US Market gains well for the week


Financial sector guides market to a strong week that witnesses major sell-off in commodities

It was a holiday shortened week for US Market for the week that ended on Thursday, 20 March, 2008. But the good news about the week was that all the indices posted healthy gains for the week though trading remained immensely volatile. The financial sector dictated market momentum for most part of the week. Other than that, traders parted off with commodities as dollar continued to strengthen after Federal Reserve’s seventy five basis point rate cut last weekend

The Dow Jones Industrial Average gained 410 points for the week. Tech - heavy Nasdaq gained almost 46 points. S&P 500 gained 41 points.

On Monday, 17 March, death of Bear Sterns was the most important news for the market as Federal reserve stepped in helping JP Morgan Chase to buy Bear Sterns at a paltry sum of $2/share. Fed also announced a 25 basis point cut in its discount rate to 3.25% and created a new lending facility to provide financing to participants in securitization markets - its first weekend action in more than 25 years. After being down by almost 200 points at open, the Dow Jones industrial Average ended the day with a gain of 21.16 points.

Tuesday’s momentum was dictated by some good set of earning reports coming from Goldman Sachs and Lehman Brothers. Stocks shot higher on the these reports but dismissing a higher than expected reading in the core Producer Price Index took some steam out of market.

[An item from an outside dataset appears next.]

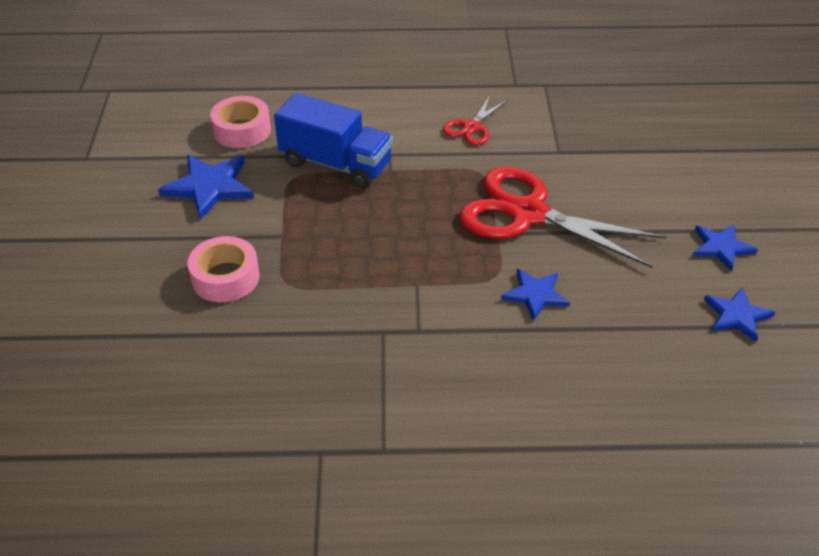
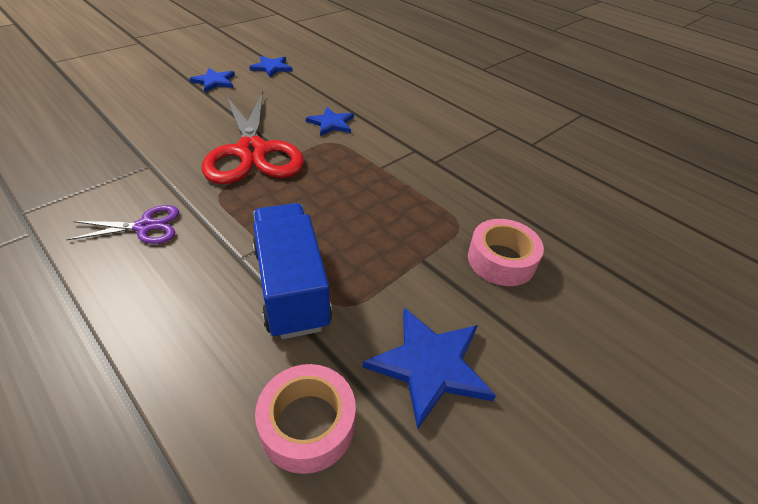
camera: 135 degrees left, 0 degrees up
red scissors [443,95,508,145] -> purple scissors [66,205,179,244]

However, at 2.15 E.T, the Federal Open Market Committee (FOMC) announced it is cutting the fed funds rate and discount rates by 75 basis points. That left the fed funds rate at 2.25% and the discount rate at 2.50%. Market’s immediate response was negative but The Dow Jones industrial Average ended the day with a gain of 420 points. The S&P 500 advanced 4.2%, scoring its biggest one-day percentage move since October 2002.

Wednesday’s (19 March, 2008) momentum picked up on a good note following a better than expected earning report from Morgan Stanley. The day also got some good related to Freddie Mac and Fannie Mae. The Office of Federal Housing Enterprise Oversight is allowing the two government sponsored enterprises to purchase more home loans.

But in the final couple of hours of trading, weakness in commodity market pushed the indices back to the wall. Gold, crude oil and other metals witnessed drastic slide in prices as dollar strengthened after rate cut by Federal Reserve. The Dow Jones industrial Average ended the day with a loss of 261 points.

Among other economic reports for the week, Industrial production fell 0.5% in February. This was worse than the expected decline of 0.1%. Also, the New York Empire State Index, a regional manufacturing survey, fell to -22.2 from -11.7. This was worse than the expected reading of -7.4. It marks the lowest Empire reading on record since the survey started in 2001.

February Producer Price Index (PPI) excluding food & energy rose 0.5% month-over-month, which was more than the expected rise of 0.2%. Commerce Department reported that February housing starts came in at an annualized rate of 1.065 million, which beat the expected reading of 995,000. However, building permits were 978,000, which missed the expected reading of 1.020 million.

The strengthening dollar weighed on commodities, with oil sliding to $101.54 per barrel, and gold giving up 3.5% to $912.22 per ounce. For the week, both commodities lost around 8%.